En la entidad se cuenta con 112 proyectos de represas y 5 minerías que en lugar de garantizar el progreso y el desarrollo de la sociedad sólo atentan gravemente contra el medio ambiente, coincidieron ambientalistas durante la culminación del foro Resistencias y Alternativas por el Derecho al Hábitat en el Sureste de México.
Sostuvieron que tan sólo en lo que se refiere al proyecto hidroeléctrico El Naranjal se corre el riesgo de desviar la mayor parte del caudal del río Blanco, lo que con el paso del tiempo se generaría una grave escasez del vital líquido.
Agregaron que este proyecto también afectaría al río Metlac a lo largo de 22 kilómetros, lo que impactaría a un sinnúmero de localidades del municipio de Amatlán.
El cauce del agua sería desviado para llegar a dos tanques reguladores en la parte alta del cerro San José de Gracia y, posteriormente introducirlo a tuberías conectadas hasta llegar ala comunidad deXúchilez para hacer funcionar la casa de máquinas.
Precisaron que el proyecto generaría unos 305-360 megawatts, lo que lo transformaría en la novena hidroeléctrica más importante de la nación y la más importante del estado.
Sin embargo, advirtieron que su impacto ambiental es más grave que los beneficios, pues reiteraron que el impacto a la naturaleza avanzaría paulatinamente, principalmente por la escasez del agua, pues esta obra también atenta contra los humedales.
Con relación a la minera de Caballo Blanco, los ambientalistas señalaron aseguraron que la devastación a la naturaleza es inmensa.

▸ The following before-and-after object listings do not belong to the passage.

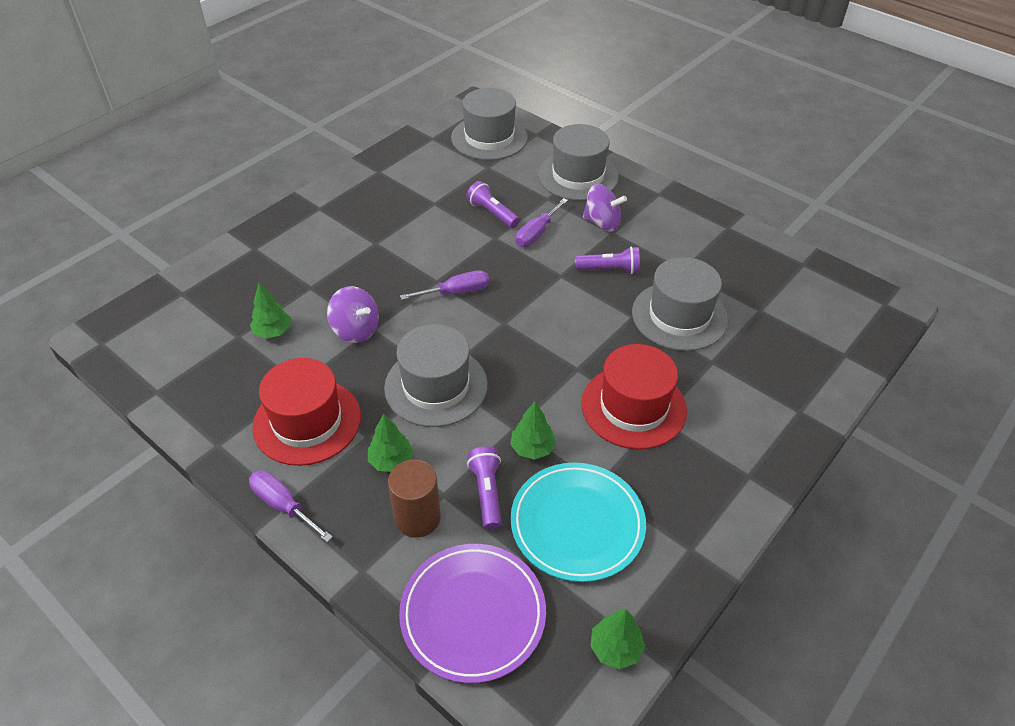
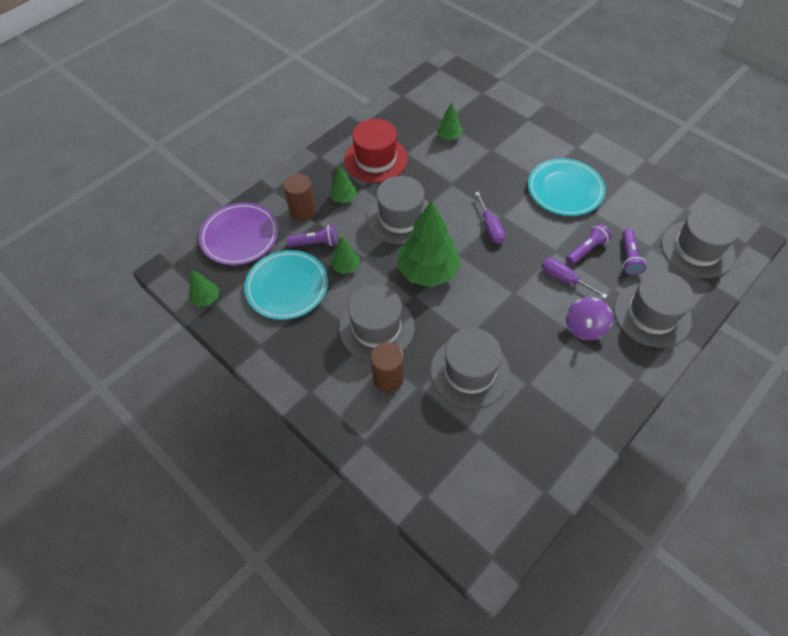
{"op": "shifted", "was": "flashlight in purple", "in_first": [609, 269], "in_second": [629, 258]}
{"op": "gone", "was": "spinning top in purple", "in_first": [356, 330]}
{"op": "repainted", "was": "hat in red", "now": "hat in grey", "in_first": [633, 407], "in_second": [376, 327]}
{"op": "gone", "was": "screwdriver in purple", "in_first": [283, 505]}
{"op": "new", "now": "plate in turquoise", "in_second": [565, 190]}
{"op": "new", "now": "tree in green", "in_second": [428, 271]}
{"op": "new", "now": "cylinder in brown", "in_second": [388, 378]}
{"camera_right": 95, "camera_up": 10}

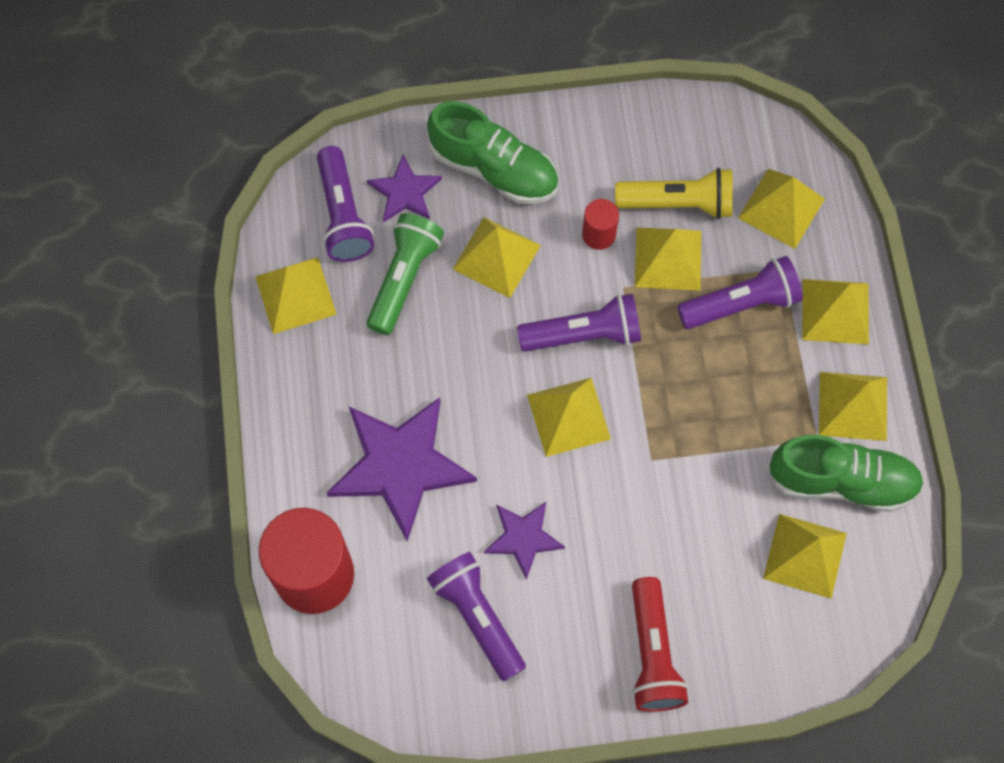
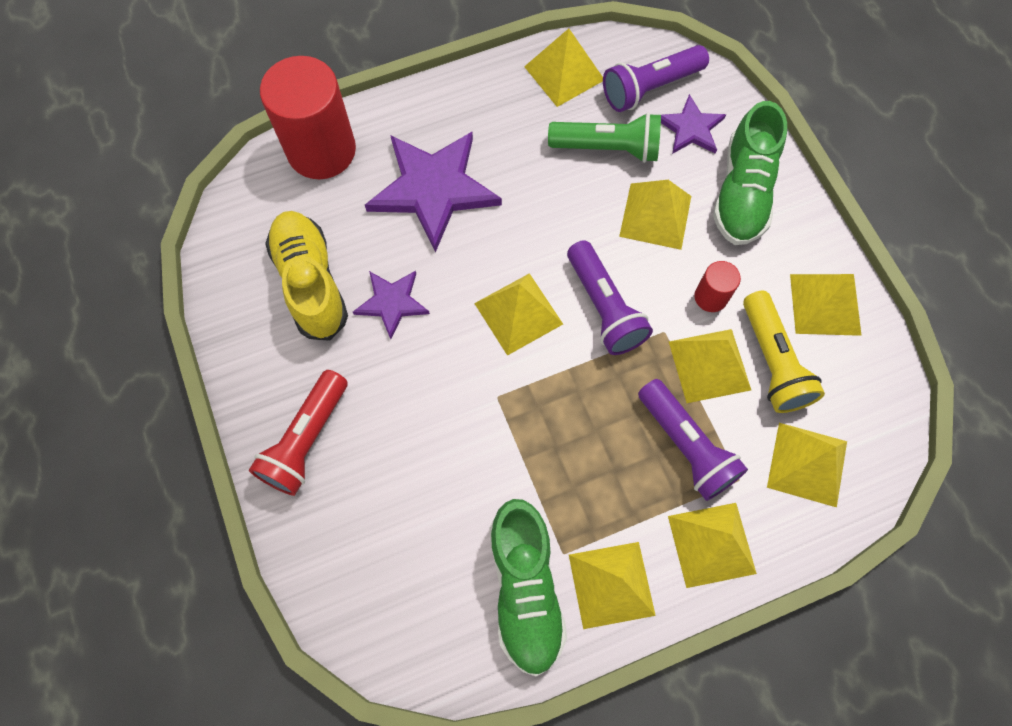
{"op": "shifted", "was": "pyramid in yellow", "in_first": [805, 556], "in_second": [825, 304]}
{"op": "swapped", "was": "flashlight in purple", "now": "shoe in yellow", "in_first": [477, 617], "in_second": [311, 283]}
{"op": "rotated", "was": "flashlight in red", "in_first": [652, 654], "in_second": [306, 440], "clockwise": -45}
{"camera_right": 75, "camera_up": 0}

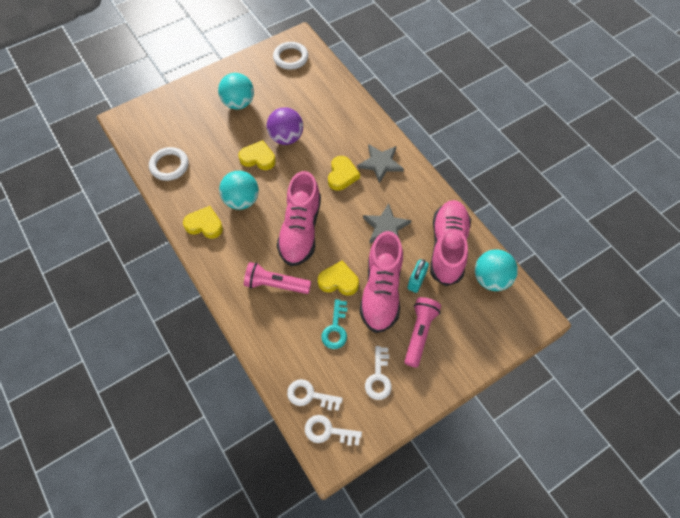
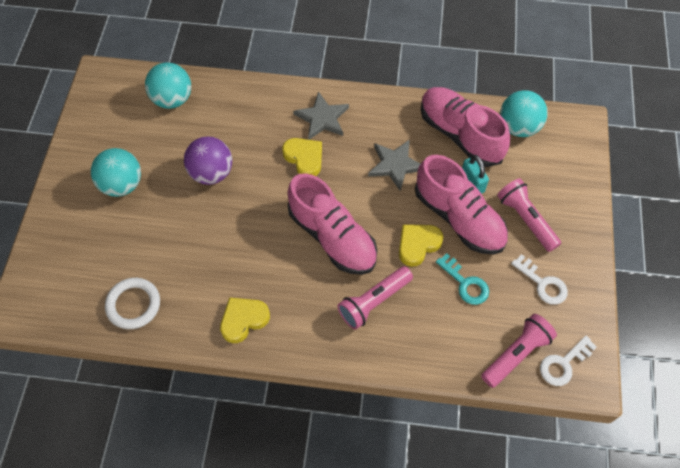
{"op": "gone", "was": "ring in white", "in_first": [290, 58]}
{"op": "gone", "was": "heart in yellow", "in_first": [258, 158]}
{"op": "shifted", "was": "ball in turquoise", "in_first": [241, 200], "in_second": [172, 99]}
{"op": "swapped", "was": "key in white", "now": "flashlight in pink", "in_first": [310, 395], "in_second": [516, 354]}
{"camera_right": -50, "camera_up": 0}

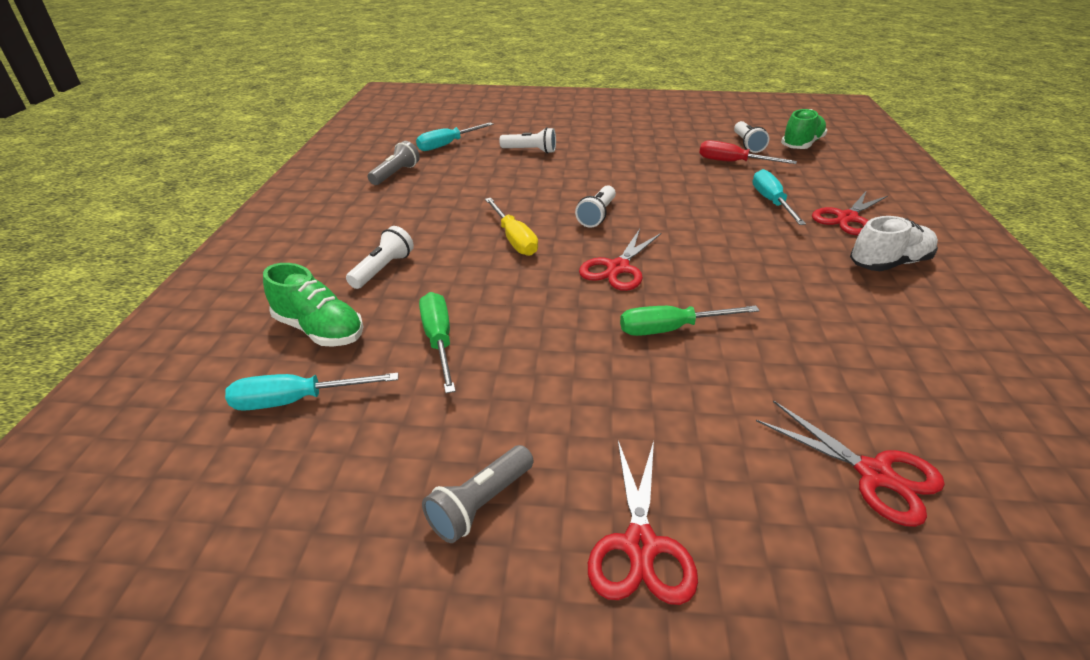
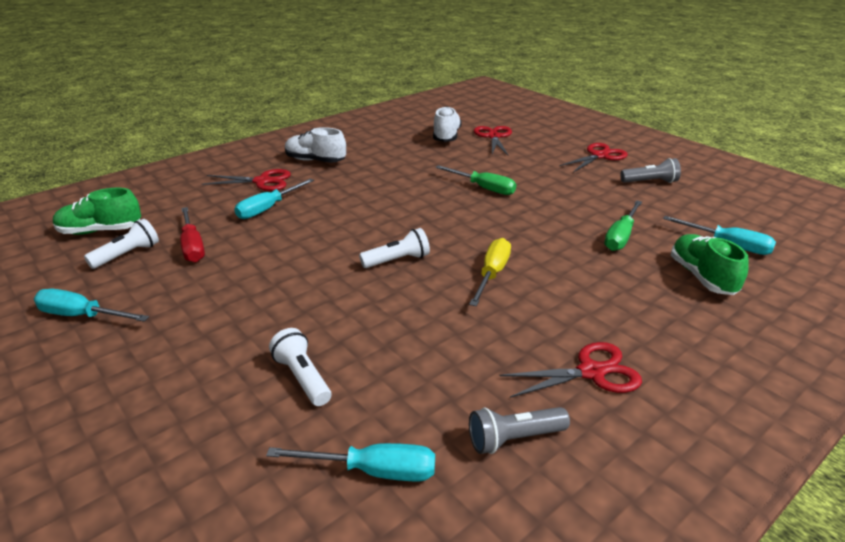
{"op": "gone", "was": "flashlight in white", "in_first": [383, 269]}
{"op": "shifted", "was": "scissors in red", "in_first": [618, 268], "in_second": [591, 372]}
{"op": "new", "now": "shoe in white", "in_second": [446, 136]}
{"op": "new", "now": "screwdriver in turquoise", "in_second": [82, 316]}
{"camera_right": -135, "camera_up": -5}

Se han talado árboles, erosionado suelos y desgajado con detonaciones de dinamita cerros importantes abastecedores de fuentes de agua en la región de Actopan y Alto Lucero.
Añadieron que la minera, enfocada a la explotación de oro, también podría ocasionar en cualquier momento una fisura en algún reactor de la núcleo eléctrica de Laguna Verde para generar una fuga radioactiva que ponga en riesgo la vida de miles de habitantes.
Sostuvieron que la tala de árboles es imparable para dar paso a la minera y que pese se asegura que las áreas verdes serán repuestas a través de proyectos de reforestación aclararon que difícilmente podrá reponerse el área natural afectada que contaba con más de cien años de existencia.
Finalmente, comentaron que la tala inmoderada de árboles en la alameda del puerto de Veracruz no ha sido explicada por la alcaldesa, Carolina Gudiño Corro, por lo que no descartaron que favorezca a ciertas constructoras.
En el foro participaron Gabriela Sáenz Cadena, del Colectivo Espacio Verde, y Emilio Rodríguez, Marco Antonio Muñoz y Filemón Rodríguez, de la organización social Lavida.